Take the data that sits below and write it out again exactly.

======

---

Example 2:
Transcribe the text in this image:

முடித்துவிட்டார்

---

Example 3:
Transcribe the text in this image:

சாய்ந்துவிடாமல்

======

→ Exercise answer:
---

Example 2:
Transcribe the text in this image:

முடித்துவிட்டார்

---

Example 3:
Transcribe the text in this image:

சாய்ந்துவிடாமல்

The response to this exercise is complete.